I truly don't know.
When I was young I was very mean to a few animals, taking simple pleasure in being able to beat-up something that couldn't fight back. Now that I'm older and allegedly wiser, I'm horrified by what I did because I do love animals and I understand why I did it.
I remember a few times when I was nearly psychotic with rage and took it out on my dog only to lose him two years later to cancer at the age of three. How that dog could ever forgive me I don't know, but he did. On the day he was euthanized due to terminal cancer, my mother called me at work and said he was now in pain and that she called the vet. She told me that the vet was on his way and that I wouldn't have to be there.
It was the first time I ever put my foot down with my mother and I told her in no uncertain terms that the dog was my property and that nothing was to be done until I got there. I brought this dog home, he was my only source of wholly and completely devoted love through two psych hospitalizations for depression, and that I owed it to him to be there when he died. I left work early and drove home listening Judy Collins singing Amazing Grace on repeat on my tape deck. I begged the spirits of my great grandparents to take care of him until I could again, and I drove home in a cloud of tears. Dear god in heaven I loved Tristan like I have loved no other animal. I came home and he was in pain. I could see that. I beat the vet too. Seeing him hurt me but I stayed calm and strong knowing he would need it. I took him around back behind the house and my mother tried to stop me fearing the walk would hurt him but I shouted at her, "Don't say a word. Nothing is decided unless I decide it." She was aghast that I would countermand her like that and she began babbling about how the doctors said this and that and everything else. She had decided and that was that, reminding me how she drove my dog 70 miles into New York for surgeries and chemotherapy at the finest animal hospital in the world at enormous cost. It didn't matter. Tristan was my dog and as his life was my responsibility, I would decide if this was the time to end it or not. I sat down next to Tristan, away from everyone and talked to him. He had stopped eating that morning and the look on his face just told me everything. I promised him I would stay with him until the end and my great grandparents would take care of him in the other world. He just licked my face, again, always concerned about me.

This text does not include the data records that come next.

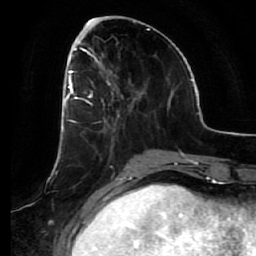
Breast MRI (dynamic contrast-enhanced), one axial slice. Slice 23 of 64 in the series (ordered by position). Cropped to one breast. Dynamic contrast-enhanced series, time point 2 of 7 at this slice position (early post-contrast). 1.5 T. TE 2.5 ms, TR 5.4 ms. 2.5 mm slice thickness. 256 × 256 image matrix, field of view 170 × 170 mm. Female patient.
Outlined on this slice (semi-automatic segmentation, software-assisted and operator-edited):
- enhancing-tissue mask used for the functional tumour volume (all voxels passing the contrast-enhancement thresholds inside the analysis volume; usually the tumour): bounding box [x1, y1, x2, y2] px = [66, 54, 131, 149]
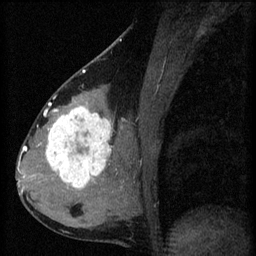
Breast MRI (dynamic contrast-enhanced), one sagittal slice. Position 29 of 60 along the scan axis. 3 images stored at this slice position (order not interpretable as contrast timing). 1.5 T. TE 4.2 ms, TR 8.2 ms. 2 mm slice thickness. 256 × 256 image matrix, field of view 180 × 180 mm. Female patient, age 37 years.
Annotated regions visible in this slice (semi-automatically segmented with operator editing):
- analysis volume of interest (the breast-tissue region the enhancement analysis was run in; not a lesion): bounding box <44,100,119,197> (left, top, right, bottom; pixels)
- tumour enhancement mask (voxels above the 70 % enhancement threshold inside the analysis volume of interest): <47,106,113,189>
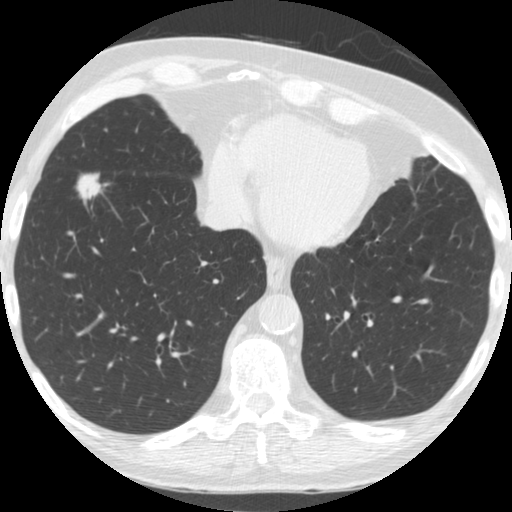
Low-dose screening chest CT, one axial slice; position 66 of 182 along the scan axis; reconstruction kernel STANDARD; 120 kVp; lung window (W 1500 / L -600 HU); 2.5 mm slice thickness; 512 × 512 image matrix.
Outlined on this slice (outlined manually by an expert reader):
- lesion 1 (tumor, lower lobe of right lung): bounding box <76,173,109,202> (left, top, right, bottom; pixels)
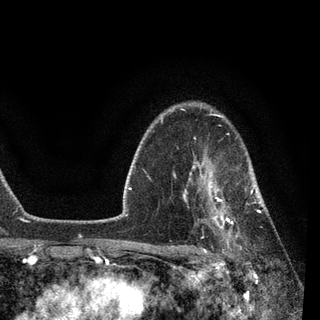
Breast MRI, one axial slice; slice 67 of 90 in the series (ordered by position); cropped to one breast; dynamic contrast-enhanced series, time point 2 of 7 at this slice position (early post-contrast); 3 T; TE 2.2 ms, TR 5.4 ms; 2 mm slice thickness; 320 × 320 image matrix, field of view 187 × 187 mm. Female patient.
Structures marked on this image (semi-automatically segmented with operator editing):
- enhancing-tissue mask used for the functional tumour volume (all voxels passing the contrast-enhancement thresholds inside the analysis volume; usually the tumour): bounding box (x1, y1, x2, y2) in pixels: (183, 146, 266, 251)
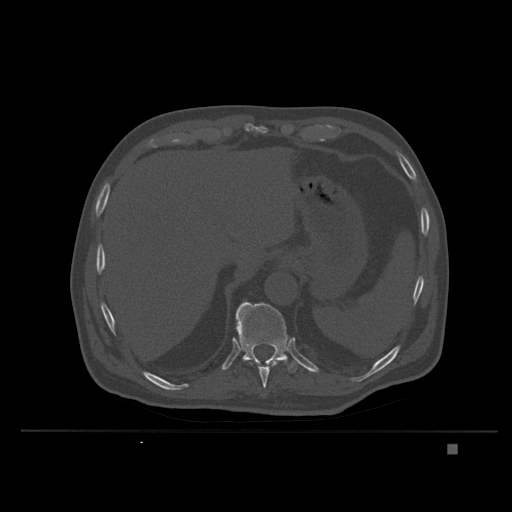
CT including the spine, one axial slice. Position 185 of 435 along the scan axis. Bone window (W 1800 / L 400 HU). 1.5 mm slice thickness. 512 × 512 image matrix. Male patient, age 73 years. From the clinical record (not read from this slice): primary cancer: skin.
Annotated regions visible in this slice (semi-automatic segmentation, software-assisted and operator-edited):
- T10 vertebra: bounding box <249,359,282,388> (left, top, right, bottom; pixels)
- T11 vertebra: <235,301,299,373>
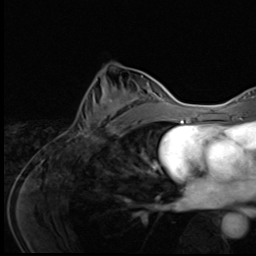
Breast MRI (dynamic contrast-enhanced), one axial slice; position 29 of 64 along the scan axis; cropped to one breast; dynamic contrast-enhanced series, time point 2 of 9 at this slice position (early post-contrast); 3 T; TE 1.6 ms, TR 4.8 ms; 2.5 mm slice thickness; 256 × 256 image matrix, field of view 203 × 203 mm. Female patient.
Outlined on this slice (semi-automatically segmented with operator editing):
- enhancing-tissue mask used for the functional tumour volume (all voxels passing the contrast-enhancement thresholds inside the analysis volume; usually the tumour): bounding box (x1, y1, x2, y2) in pixels: (83, 79, 145, 140)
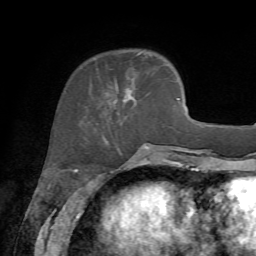
Breast MRI, one axial slice; slice 19 of 72 in the series (ordered by position); cropped to one breast; dynamic contrast-enhanced series, time point 2 of 7 at this slice position (early post-contrast); 1.5 T; TE 4.2 ms, TR 8.7 ms; 2.2 mm slice thickness; 256 × 256 image matrix, field of view 180 × 180 mm. Female patient.
Structures marked on this image (semi-automatic segmentation, software-assisted and operator-edited):
- enhancing-tissue mask used for the functional tumour volume (all voxels passing the contrast-enhancement thresholds inside the analysis volume; usually the tumour): box from (x=106, y=51) to (x=144, y=122) px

The vet came, I held him in my lap, and he passed away gently and quickly. I stroked his hair, whispered to him, and just offered every comfort I could just as when I took him home for the first time as a puppy.
I am always completely astonished at the capacity of that dog's grace. I didn't deserve him, I didn't spend as much time as I could with him, I didn't always treat him as a life that had only me to depend upon and to this day I feel a pain in my chest when I think of it and then remind myself that he forgave me all that for what little love I could give him.
If there is a heaven, then when I die, he's the very first thing I want to see. I said it then, over 15 years ago, and I still say it now. I hope to say it until the day I die.
Today I have two wonderful dogs whom I adore and have treated far better than I ever did Tristan. I got two dogs because I don't think I could stand to tolerate the death of one without having another to console me. That's the very real, and perhaps, selfish reason, but I couldn't think of having another dog until just two years ago; the pain of the loss, and my own failings as a dog owner, were too great.
I still have Tristan's collar and it's kept in a special wooden jewelry box I inherited from my grandfather. It has a picture of my beloved great aunt, a flower from my grandfather's funeral, and one or two other special things. On occasion I take it out and hold it, feeling its smoothness from his oily coat (he was part Chesapeake, part yellow lab), smelling just a faint whiff of his scent, and knowing that short of a grave in the side field at my mom's house, it's all I have left beyond the memories.
Though I won't deserve it, I know Tristan will give me a pass.